The Unknown Perils of Moving: Playing Chicken with a Flash Drive?
By Will Handsfield


The Infamous Location3 Media Flash Drive

Indestructible Flash Drive

I recently left Location3 Media in order to pursue a career in transportation planning in Washington, D.C. In anticipation of leaving my faithful work computer, I thought I had everything figured out. I would copy all the photos, letters and personal documents which inevitably end up on one’s work computer, and save them on a portable flash drive which I could take home easily. I did exactly that on my final day, believing all was well in data land.

In all the talk about backing up one’s data, making DVD copies of important files, saving your entire hard drive on an external device which you keep in an entirely different location (in case of fire, of course), one implication is cleardata is fragile.

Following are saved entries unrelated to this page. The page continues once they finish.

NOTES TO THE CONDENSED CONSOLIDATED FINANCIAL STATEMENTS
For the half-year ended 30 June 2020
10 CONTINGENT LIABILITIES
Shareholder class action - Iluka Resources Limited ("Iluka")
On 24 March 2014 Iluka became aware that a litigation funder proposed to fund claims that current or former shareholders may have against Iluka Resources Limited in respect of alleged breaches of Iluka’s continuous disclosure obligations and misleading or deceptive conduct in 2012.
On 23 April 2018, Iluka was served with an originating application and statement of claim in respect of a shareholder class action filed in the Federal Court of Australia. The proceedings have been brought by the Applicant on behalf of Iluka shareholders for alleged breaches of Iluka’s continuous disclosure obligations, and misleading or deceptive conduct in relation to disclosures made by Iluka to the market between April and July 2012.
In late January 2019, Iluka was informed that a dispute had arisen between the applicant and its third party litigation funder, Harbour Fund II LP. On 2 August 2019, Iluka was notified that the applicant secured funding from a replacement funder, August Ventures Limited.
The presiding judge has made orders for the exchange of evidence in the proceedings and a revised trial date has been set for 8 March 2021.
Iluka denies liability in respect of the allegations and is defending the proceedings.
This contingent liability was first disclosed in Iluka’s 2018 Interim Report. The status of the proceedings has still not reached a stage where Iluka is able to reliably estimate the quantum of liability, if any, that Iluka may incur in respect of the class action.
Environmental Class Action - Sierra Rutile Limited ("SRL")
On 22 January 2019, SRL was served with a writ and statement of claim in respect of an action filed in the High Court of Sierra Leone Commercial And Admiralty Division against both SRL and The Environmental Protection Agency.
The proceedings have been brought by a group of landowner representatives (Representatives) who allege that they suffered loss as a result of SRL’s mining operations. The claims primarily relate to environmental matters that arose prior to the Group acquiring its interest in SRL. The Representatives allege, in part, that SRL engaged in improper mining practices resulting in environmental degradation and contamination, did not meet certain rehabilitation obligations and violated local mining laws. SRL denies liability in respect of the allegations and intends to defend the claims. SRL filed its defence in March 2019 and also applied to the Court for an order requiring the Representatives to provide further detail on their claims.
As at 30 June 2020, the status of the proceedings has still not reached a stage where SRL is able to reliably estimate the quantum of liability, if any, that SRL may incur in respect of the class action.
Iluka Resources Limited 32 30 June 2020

It seems that those of us who rely on data storage for our very livelihoods ought to be meticulous in our organization and storage of data, lest the slightest twilight zephyr blow through the room and in a fluke accident erase every important file we’ve kept for the past decade. I myself have bought into this advice to a certain extent, going so far as to own a 100 gigabyte external hard drive (currently living in a Public Storage unit in Bethesda, Maryland). I am also a big proponent, though an infrequent user, of “cloud computing” services such as Google docs. Suffice it to say, I believe that data is fragile, and should be backed up, backed up and backed up some more.

Imagine my horror, then, when I was unloading my laundry from the dryer, and discovered not only 32˘ in loose change, but my flash drive with the sole copies of many of my personal files from work on the bottom of the dryer. At the time of the dryer discovery, I was horrified at what I had done, in my haste to move, I had forgotten to check my pockets before doing my final loads of laundry.

My course of action was unclear, while the flash drive had gone through a complete washer and dryer cycle, the outward appearance was fine, less a few letters from the screened-on graphics. I was concerned, however, that the inundation of soapy water, followed by a centrifugal spin, then a sustained blast of hot air while spinning along a horizontal axis (damn you, gravity!) would have surely been the end of every last byte of data. Deciding to play it conservatively, I chose not to do anything with the drive for at least two weeks, lest there be any remaining water inside which might short one of the billions of circuits contained within.

I am happy to report, dear reader, that I ran the flash drive, and have yet to find a file with any missing data, or any missing files for that matter. I was sure that every picture would have a big pixilated blank spot right in the middle of it, but no, all is well in digital memory land.

While I don’t plan to repeat this exercise again, I am impressed and astonished at the apparent durability of flash memory. Take from this story what you will, but perhaps the “fragile data” theory has been a bit oversold. The most important data on the flash drive were the picture files from the many office parties, kickball and dodgeball games, and lunchtime hijinx which inevitably occur when you work with a great group of people. I am so glad that I’ll have these mementos to remind me of my many friends at Location3 Media.